The “glass ceiling” effect in careers is more often associated with women due to stereotypes prevailing in society. They started talking about him with the development of the feminist idea in the 80s of the last century in the United States. It was then that women first announced bias on the part of their counterparts of the opposite sex and were very successful in their struggle for equality. But in our time, when the idea of gender equality prevails over prejudice, this phenomenon is relevant regardless of gender. Where the glass ceiling effect comes from and how to break it, you will learn from this article.
What is a “glass ceiling” in the context of psychology
The glass ceiling is a psychological barrier that often has nothing to do with objective reality. You can be very talented and very promising. But, for some reason, you do not fully implement all this.
Imagine you are walking up the stairs. You walk confidently and without fear. Then you get to a certain step and hit your head on an invisible obstacle. And find a rational explanation for this:
It’s too early for me to get promoted;
This is too responsible;
I’m not good enough for this;
I will develop chronic stress;
It is more painful to fall from a great height, and so on.
Of course, external tangible factors cannot be ignored, since they determine the objectivity of what is happening. Yes, and conditions for career growth are not always there. But we will dig deeper and figure out what unconscious restraints prevail over a person who has outgrown his workplace, but is desperately holding on to it.
How and why we build a glass ceiling
In fact, logically substantiated “I can’t” are often skillfully veiled “I don’t want”. In other words, a person has secondary benefits and ulterior motives for marking time in one place.
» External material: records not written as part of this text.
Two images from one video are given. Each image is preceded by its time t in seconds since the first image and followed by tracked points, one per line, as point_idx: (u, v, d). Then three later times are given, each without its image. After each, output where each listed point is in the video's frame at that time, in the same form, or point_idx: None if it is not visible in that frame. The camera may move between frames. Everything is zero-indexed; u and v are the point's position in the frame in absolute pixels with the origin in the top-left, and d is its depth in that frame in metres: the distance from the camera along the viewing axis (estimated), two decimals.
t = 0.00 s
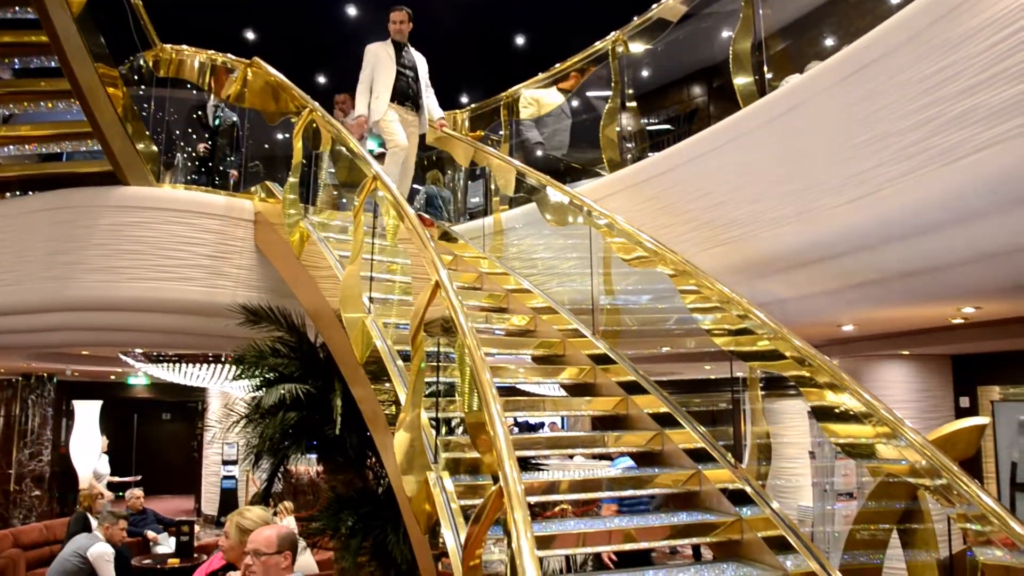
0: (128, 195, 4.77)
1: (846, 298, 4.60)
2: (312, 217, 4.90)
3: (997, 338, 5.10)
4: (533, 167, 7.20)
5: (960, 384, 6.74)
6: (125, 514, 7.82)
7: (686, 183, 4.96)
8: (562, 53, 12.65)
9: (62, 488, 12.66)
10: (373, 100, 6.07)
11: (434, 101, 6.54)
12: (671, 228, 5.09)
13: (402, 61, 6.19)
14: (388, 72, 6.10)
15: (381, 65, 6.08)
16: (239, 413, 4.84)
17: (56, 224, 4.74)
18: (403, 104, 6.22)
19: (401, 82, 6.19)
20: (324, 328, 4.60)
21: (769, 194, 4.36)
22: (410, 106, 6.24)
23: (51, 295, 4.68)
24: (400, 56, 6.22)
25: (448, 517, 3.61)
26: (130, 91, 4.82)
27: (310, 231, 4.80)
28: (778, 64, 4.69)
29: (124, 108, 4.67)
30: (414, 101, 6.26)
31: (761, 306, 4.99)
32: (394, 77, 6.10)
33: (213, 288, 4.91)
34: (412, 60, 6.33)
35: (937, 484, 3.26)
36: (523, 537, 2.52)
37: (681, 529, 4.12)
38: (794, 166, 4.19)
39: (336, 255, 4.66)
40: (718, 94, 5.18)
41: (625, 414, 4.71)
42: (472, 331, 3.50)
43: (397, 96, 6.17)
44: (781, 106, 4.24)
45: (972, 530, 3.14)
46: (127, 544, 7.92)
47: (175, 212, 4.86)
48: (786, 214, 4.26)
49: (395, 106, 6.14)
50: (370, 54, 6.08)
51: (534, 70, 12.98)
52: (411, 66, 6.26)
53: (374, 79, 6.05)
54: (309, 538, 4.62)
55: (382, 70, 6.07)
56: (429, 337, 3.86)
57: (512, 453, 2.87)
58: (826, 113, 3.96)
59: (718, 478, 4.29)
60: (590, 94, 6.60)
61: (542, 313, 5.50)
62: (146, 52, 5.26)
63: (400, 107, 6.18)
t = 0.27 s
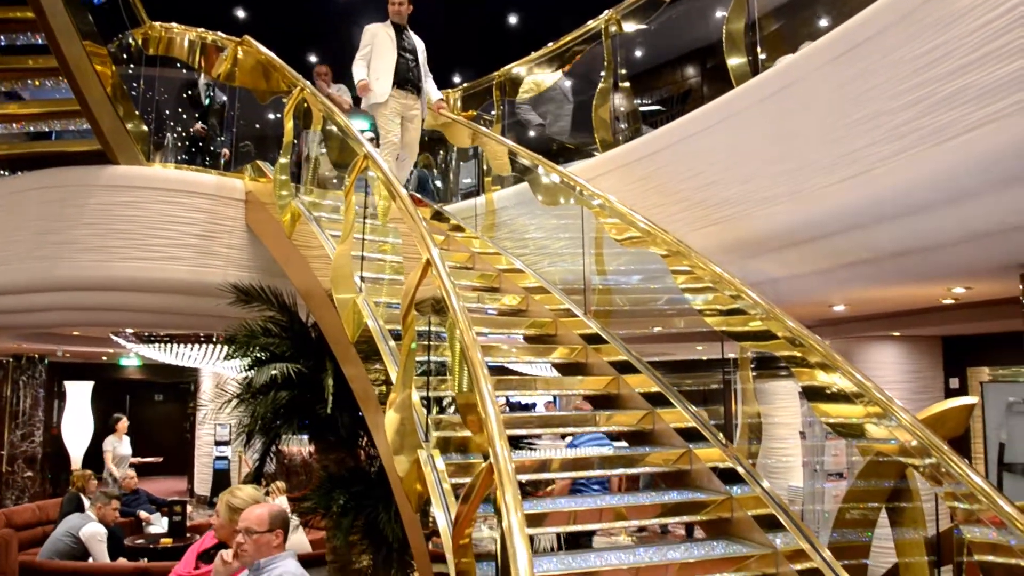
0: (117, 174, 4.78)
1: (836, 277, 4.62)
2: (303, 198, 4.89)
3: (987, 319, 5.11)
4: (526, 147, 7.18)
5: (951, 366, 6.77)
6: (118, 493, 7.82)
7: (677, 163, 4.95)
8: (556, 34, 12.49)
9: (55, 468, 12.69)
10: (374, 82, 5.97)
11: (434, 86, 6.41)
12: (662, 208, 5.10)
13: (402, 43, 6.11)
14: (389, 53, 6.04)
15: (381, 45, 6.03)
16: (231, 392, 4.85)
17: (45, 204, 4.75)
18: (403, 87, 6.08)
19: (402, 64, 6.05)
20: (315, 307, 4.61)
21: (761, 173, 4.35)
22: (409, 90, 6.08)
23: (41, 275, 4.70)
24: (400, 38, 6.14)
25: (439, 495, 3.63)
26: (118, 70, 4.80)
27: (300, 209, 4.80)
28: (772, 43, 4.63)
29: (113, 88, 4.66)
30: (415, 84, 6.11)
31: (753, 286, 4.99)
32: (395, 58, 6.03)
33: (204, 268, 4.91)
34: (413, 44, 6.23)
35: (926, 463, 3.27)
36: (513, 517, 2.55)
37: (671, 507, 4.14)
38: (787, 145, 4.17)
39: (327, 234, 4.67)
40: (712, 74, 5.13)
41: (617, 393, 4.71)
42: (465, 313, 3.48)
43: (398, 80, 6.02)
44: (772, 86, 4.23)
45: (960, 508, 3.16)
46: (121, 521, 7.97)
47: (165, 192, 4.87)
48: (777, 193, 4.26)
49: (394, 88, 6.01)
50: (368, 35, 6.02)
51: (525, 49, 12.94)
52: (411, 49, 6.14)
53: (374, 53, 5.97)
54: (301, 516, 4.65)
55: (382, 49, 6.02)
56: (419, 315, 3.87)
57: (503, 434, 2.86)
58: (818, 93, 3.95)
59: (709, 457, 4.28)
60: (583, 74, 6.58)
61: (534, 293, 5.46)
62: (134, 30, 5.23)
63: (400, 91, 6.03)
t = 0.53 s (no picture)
0: (99, 152, 4.83)
1: (822, 254, 4.64)
2: (290, 175, 4.94)
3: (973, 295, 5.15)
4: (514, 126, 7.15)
5: (937, 343, 6.82)
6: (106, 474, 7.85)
7: (664, 140, 4.96)
8: (543, 10, 12.41)
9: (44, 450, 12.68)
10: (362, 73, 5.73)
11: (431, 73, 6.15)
12: (650, 185, 5.10)
13: (394, 29, 5.86)
14: (381, 44, 5.73)
15: (372, 34, 5.72)
16: (220, 372, 4.85)
17: (27, 182, 4.79)
18: (394, 75, 5.88)
19: (393, 52, 5.86)
20: (302, 285, 4.60)
21: (748, 150, 4.36)
22: (401, 77, 5.90)
23: (24, 253, 4.75)
24: (393, 24, 5.86)
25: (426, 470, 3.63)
26: (102, 47, 4.74)
27: (287, 187, 4.83)
28: (762, 22, 4.53)
29: (97, 66, 4.63)
30: (405, 73, 5.92)
31: (740, 264, 5.01)
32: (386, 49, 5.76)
33: (191, 246, 5.02)
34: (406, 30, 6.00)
35: (912, 438, 3.27)
36: (500, 495, 2.54)
37: (660, 483, 4.13)
38: (774, 121, 4.17)
39: (313, 212, 4.67)
40: (701, 53, 5.05)
41: (605, 370, 4.74)
42: (453, 292, 3.44)
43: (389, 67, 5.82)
44: (759, 62, 4.22)
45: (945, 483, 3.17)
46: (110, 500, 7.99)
47: (148, 170, 4.94)
48: (764, 170, 4.28)
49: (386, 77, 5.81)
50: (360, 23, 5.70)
51: (513, 27, 12.83)
52: (405, 36, 5.92)
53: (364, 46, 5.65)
54: (290, 494, 4.67)
55: (372, 39, 5.70)
56: (406, 294, 3.84)
57: (490, 412, 2.85)
58: (804, 70, 3.95)
59: (696, 434, 4.30)
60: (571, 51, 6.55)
61: (522, 270, 5.51)
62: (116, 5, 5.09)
63: (393, 79, 5.85)
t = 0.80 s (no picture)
0: (83, 138, 4.85)
1: (806, 238, 4.68)
2: (274, 160, 4.93)
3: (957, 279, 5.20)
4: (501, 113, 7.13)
5: (921, 328, 6.99)
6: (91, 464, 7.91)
7: (650, 124, 4.97)
8: None
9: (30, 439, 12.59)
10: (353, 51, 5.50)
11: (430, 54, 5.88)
12: (636, 169, 5.12)
13: (386, 7, 5.64)
14: (372, 21, 5.51)
15: (363, 11, 5.50)
16: (206, 358, 4.84)
17: (12, 169, 4.83)
18: (386, 55, 5.63)
19: (385, 30, 5.62)
20: (288, 272, 4.60)
21: (733, 135, 4.37)
22: (394, 56, 5.65)
23: (12, 240, 4.81)
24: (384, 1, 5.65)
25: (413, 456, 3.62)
26: (82, 33, 4.82)
27: (271, 173, 4.83)
28: (746, 8, 4.44)
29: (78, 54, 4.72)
30: (399, 52, 5.66)
31: (726, 248, 5.05)
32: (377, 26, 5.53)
33: (175, 233, 5.04)
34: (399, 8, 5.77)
35: (897, 421, 3.25)
36: (486, 480, 2.53)
37: (646, 467, 4.17)
38: (760, 106, 4.17)
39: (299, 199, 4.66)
40: (688, 40, 4.99)
41: (591, 354, 4.79)
42: (439, 278, 3.42)
43: (381, 46, 5.57)
44: (743, 47, 4.22)
45: (930, 465, 3.14)
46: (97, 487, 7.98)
47: (133, 156, 4.96)
48: (749, 155, 4.29)
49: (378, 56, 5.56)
50: None
51: (500, 12, 12.79)
52: (398, 13, 5.67)
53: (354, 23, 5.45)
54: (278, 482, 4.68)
55: (364, 17, 5.48)
56: (391, 280, 3.83)
57: (477, 399, 2.83)
58: (788, 55, 3.95)
59: (683, 418, 4.32)
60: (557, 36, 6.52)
61: (509, 256, 5.58)
62: None
63: (385, 58, 5.59)
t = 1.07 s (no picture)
0: (66, 122, 4.86)
1: (791, 223, 4.71)
2: (259, 145, 4.94)
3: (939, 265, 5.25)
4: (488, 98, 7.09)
5: (906, 314, 7.09)
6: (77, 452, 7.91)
7: (638, 109, 4.97)
8: None
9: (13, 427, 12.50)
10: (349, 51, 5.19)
11: (431, 53, 5.53)
12: (623, 153, 5.12)
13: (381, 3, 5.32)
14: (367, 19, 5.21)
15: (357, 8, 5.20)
16: (191, 343, 4.83)
17: None
18: (384, 53, 5.31)
19: (382, 28, 5.31)
20: (273, 256, 4.58)
21: (719, 119, 4.38)
22: (392, 56, 5.33)
23: None
24: None
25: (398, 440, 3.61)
26: (67, 18, 4.82)
27: (256, 158, 4.83)
28: None
29: (61, 38, 4.71)
30: (397, 50, 5.34)
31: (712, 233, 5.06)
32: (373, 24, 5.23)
33: (161, 217, 5.10)
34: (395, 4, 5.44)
35: (881, 406, 3.26)
36: (472, 466, 2.51)
37: (631, 451, 4.18)
38: (746, 91, 4.17)
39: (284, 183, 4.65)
40: (676, 26, 4.90)
41: (577, 339, 4.79)
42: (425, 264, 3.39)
43: (377, 46, 5.27)
44: (728, 32, 4.21)
45: (913, 450, 3.14)
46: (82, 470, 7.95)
47: (117, 140, 4.99)
48: (734, 139, 4.31)
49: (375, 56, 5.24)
50: None
51: None
52: (394, 10, 5.36)
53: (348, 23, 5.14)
54: (263, 467, 4.69)
55: (360, 16, 5.19)
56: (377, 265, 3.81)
57: (462, 383, 2.80)
58: (773, 39, 3.95)
59: (668, 402, 4.33)
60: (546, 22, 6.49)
61: (495, 241, 5.60)
62: None
63: (381, 57, 5.27)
The reasons why we put stop signs on our way are not realized by us, since they are stitched into the subconscious by deep attitudes. And the behavior and reactions dictated by them, as a consequence, form circumstances in the external environment where the goal is not achieved. These reasons are worth knowing.
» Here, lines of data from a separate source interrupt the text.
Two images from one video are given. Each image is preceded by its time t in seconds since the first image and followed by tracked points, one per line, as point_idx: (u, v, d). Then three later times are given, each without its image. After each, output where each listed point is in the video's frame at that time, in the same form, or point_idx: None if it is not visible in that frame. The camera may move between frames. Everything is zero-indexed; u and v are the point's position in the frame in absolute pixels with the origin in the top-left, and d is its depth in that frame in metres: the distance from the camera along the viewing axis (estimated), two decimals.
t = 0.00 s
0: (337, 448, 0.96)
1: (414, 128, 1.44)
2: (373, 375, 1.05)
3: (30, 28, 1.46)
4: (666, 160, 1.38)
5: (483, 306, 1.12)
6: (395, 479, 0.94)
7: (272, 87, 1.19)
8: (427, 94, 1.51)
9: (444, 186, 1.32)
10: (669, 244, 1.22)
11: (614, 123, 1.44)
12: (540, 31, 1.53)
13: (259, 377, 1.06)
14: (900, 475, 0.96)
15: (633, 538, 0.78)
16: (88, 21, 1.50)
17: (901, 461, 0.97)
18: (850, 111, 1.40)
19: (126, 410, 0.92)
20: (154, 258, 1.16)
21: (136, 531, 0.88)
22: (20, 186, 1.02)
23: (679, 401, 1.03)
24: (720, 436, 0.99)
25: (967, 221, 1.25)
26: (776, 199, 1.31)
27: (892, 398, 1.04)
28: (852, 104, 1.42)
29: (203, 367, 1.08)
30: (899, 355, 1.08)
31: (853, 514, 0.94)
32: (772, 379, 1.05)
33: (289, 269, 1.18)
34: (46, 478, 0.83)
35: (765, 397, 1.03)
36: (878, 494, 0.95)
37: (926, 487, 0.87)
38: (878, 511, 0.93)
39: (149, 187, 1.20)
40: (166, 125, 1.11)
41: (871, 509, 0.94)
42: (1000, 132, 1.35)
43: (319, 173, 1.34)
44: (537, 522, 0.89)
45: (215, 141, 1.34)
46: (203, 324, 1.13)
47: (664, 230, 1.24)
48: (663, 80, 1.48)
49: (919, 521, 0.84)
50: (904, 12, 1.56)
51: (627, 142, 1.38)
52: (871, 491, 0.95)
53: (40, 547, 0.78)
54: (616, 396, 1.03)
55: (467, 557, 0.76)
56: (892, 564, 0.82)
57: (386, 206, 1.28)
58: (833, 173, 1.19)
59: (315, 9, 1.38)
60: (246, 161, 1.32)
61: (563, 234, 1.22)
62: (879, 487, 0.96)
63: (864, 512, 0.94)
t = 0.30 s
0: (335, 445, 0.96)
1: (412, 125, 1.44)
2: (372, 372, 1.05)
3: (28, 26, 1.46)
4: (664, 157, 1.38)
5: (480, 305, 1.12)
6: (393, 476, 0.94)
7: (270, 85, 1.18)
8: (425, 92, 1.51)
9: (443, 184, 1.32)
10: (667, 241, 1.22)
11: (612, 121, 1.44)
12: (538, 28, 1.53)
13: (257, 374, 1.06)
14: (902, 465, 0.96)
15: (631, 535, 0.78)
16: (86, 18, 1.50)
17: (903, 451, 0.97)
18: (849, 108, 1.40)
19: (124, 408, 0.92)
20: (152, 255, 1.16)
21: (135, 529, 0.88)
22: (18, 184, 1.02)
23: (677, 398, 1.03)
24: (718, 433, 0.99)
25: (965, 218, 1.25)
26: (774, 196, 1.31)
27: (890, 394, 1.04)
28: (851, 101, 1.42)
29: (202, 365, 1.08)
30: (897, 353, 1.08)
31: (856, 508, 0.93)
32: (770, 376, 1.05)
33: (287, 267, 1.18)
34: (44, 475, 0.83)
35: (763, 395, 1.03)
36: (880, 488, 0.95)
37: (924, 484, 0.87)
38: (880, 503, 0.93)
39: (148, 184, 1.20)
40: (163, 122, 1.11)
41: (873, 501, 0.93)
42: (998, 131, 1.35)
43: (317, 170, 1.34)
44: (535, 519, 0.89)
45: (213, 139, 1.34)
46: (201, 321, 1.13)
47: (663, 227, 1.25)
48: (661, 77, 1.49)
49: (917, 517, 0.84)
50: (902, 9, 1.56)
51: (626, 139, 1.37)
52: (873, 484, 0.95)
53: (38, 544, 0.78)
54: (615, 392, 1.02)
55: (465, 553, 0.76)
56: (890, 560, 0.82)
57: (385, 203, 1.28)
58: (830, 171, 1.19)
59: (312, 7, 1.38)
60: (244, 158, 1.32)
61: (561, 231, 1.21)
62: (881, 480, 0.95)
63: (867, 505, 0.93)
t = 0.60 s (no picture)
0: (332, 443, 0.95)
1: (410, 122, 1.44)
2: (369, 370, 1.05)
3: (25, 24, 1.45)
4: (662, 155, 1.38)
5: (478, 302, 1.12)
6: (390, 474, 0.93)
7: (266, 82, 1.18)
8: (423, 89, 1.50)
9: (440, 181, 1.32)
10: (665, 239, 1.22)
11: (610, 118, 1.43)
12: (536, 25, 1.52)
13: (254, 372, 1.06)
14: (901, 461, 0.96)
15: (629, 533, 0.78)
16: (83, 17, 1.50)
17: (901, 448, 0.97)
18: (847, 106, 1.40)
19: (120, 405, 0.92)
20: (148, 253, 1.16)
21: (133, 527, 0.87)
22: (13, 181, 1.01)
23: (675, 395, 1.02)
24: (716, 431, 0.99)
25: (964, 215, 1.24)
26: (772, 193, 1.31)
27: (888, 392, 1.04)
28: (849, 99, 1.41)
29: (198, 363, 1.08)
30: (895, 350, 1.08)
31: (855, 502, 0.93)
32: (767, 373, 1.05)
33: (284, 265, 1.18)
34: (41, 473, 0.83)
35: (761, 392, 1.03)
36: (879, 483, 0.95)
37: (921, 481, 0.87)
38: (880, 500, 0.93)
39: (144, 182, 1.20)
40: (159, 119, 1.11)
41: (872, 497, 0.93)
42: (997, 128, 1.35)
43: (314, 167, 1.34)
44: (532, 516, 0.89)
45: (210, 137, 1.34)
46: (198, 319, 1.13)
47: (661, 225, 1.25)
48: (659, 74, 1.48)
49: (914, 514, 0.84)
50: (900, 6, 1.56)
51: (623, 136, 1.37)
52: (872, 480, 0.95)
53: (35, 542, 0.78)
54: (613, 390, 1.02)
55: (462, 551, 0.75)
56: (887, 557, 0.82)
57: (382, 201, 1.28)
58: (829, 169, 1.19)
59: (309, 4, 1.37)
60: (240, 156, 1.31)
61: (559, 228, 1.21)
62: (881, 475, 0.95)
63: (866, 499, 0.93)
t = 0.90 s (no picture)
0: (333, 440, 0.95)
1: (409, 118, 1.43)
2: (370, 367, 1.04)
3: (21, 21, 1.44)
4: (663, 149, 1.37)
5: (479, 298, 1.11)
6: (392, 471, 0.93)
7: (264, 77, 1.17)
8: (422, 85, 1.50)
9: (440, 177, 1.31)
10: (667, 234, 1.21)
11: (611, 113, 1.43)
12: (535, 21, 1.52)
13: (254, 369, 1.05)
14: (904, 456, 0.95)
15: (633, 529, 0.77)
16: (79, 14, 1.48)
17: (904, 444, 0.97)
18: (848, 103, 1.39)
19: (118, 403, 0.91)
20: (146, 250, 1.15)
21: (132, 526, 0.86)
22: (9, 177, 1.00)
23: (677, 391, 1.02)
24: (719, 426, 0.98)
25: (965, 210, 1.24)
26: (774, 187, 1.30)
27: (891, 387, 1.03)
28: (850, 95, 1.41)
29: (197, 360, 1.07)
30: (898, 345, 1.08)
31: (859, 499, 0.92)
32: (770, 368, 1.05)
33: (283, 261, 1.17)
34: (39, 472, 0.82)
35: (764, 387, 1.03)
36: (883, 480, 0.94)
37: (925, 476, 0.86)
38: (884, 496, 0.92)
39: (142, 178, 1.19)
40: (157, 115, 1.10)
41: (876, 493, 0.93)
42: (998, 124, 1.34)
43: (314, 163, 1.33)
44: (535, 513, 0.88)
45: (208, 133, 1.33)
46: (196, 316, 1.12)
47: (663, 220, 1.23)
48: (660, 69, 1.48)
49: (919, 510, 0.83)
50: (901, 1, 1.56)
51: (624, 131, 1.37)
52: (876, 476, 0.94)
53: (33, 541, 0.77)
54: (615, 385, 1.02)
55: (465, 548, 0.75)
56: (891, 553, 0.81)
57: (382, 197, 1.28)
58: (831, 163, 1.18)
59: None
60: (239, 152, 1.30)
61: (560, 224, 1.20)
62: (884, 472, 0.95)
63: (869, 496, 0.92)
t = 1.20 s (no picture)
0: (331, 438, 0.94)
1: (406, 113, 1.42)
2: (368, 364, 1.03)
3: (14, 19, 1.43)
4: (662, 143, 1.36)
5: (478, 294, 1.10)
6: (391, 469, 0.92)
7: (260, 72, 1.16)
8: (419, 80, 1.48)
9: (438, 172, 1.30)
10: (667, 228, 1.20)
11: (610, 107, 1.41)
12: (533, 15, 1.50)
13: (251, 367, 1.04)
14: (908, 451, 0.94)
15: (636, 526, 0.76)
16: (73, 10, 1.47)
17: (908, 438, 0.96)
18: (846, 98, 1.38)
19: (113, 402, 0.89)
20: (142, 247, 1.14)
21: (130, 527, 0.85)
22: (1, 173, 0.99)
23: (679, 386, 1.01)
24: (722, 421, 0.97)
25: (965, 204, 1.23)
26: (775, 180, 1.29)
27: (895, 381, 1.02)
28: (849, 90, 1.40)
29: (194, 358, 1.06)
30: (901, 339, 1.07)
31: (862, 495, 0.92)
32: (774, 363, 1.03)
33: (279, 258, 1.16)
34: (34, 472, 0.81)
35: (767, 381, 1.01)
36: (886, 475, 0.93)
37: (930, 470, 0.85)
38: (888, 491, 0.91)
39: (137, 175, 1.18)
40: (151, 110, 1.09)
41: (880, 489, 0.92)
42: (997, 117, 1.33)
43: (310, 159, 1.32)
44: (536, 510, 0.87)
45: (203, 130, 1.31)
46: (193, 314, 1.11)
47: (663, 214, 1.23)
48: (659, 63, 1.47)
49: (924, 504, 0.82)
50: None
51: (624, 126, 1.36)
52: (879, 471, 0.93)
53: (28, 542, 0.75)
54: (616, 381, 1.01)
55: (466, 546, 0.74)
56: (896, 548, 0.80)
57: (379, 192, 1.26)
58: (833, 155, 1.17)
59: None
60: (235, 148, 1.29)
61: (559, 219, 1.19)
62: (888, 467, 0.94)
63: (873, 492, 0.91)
Looking at the opinions of others
Not those abstract people who say that the career clock is ticking. They are often not authorities for us. It’s about people who influence thoughts and actions. Only significant relatives put a block on success. Of course, also unconsciously. For example, parents who, in an effort to take the life of an adult child under control, devalue his achievements in every possible way and refuse to love him as fulfilled and self-sufficient. They, in turn, are driven by the fear of becoming unnecessary and then abandoned. Another example: fear that relatives and friends will turn away because they feel they are not ready to survive your success. All of these fears in the balance far outweigh career ambitions. Therefore, when we make an important life choice in someone else’s favor, the goal that was already looming on the horizon turns into a point.